> _QUOTED PASSAGE_:
US Meat Consumption to Grow
US - Annual US per capita meat consumption will grow by more than 2 pounds this year for the first time since 2004, write Steve Meyer and Len Steiner.As can be seen in the graphs, that increase is expected to be maintained next year according to forecasts by the Livestock Marketing Information Center.
This year’s increase is driven by healthy gains in chicken (+5 lbs./person) and pork (+3 lbs./person).
The slight growth (0.43 lbs./person) forecast for 2016 will be driven by more modest gains for those species and slight growth in turkey consumption.
Domestic per capita beef consumption is forecast to be steady with 2014 levels this year and to actually fall slightly (0.5 lbs/person) in 2016.
Some might mistakenly conclude that higher consumption/usage is indicative of higher “demand”. While true that consumers will in a sense “demand” more meat by buying or consuming more meat, quantity alone does not constitute economic demand.
That is nothing new to readers as you have read it in these pages many times now.
Consumption/quantity is just one piece of that puzzle with the price being the other component. This does not mean that per capita consumption is not important.
Over the long run, growth in the consumption of your product is a very, very desirable thing. And it can be indicative of higher demand - but it may not.
Chicken is the best example of this. Back in the 1980s and ‘90s there was a raging debate about whether chicken demand was actually growing or whether chicken was just growing consumption by reducing its price.
That happened, of course, because the efficiency of chicken production kept getting better. Falling costs allowed prices to fall relative to beef, pork and lamb while still providing handsome returns to chicken companies.

> _LISTED ENTRIES_:
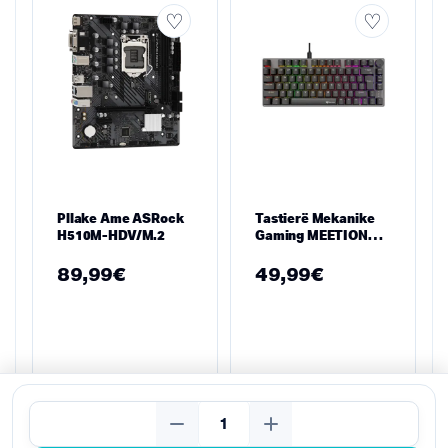
Pllake Ame ASRock
Tastierë Mekanike
H510M-HDV/M.2
Gaming MEETION
MK006 Pro (Red
Switch, USB, e Zezë)
89,99
€
49,99
€
Kërko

> _REQUIREMENT_: According to the article on US meat consumption, how is domestic per capita beef consumption forecast to change in 2016? The entries are separate material from the article on US meat consumption.

> _SOLUTION BELOW_: It is forecast to fall slightly, by 0.5 lbs per person.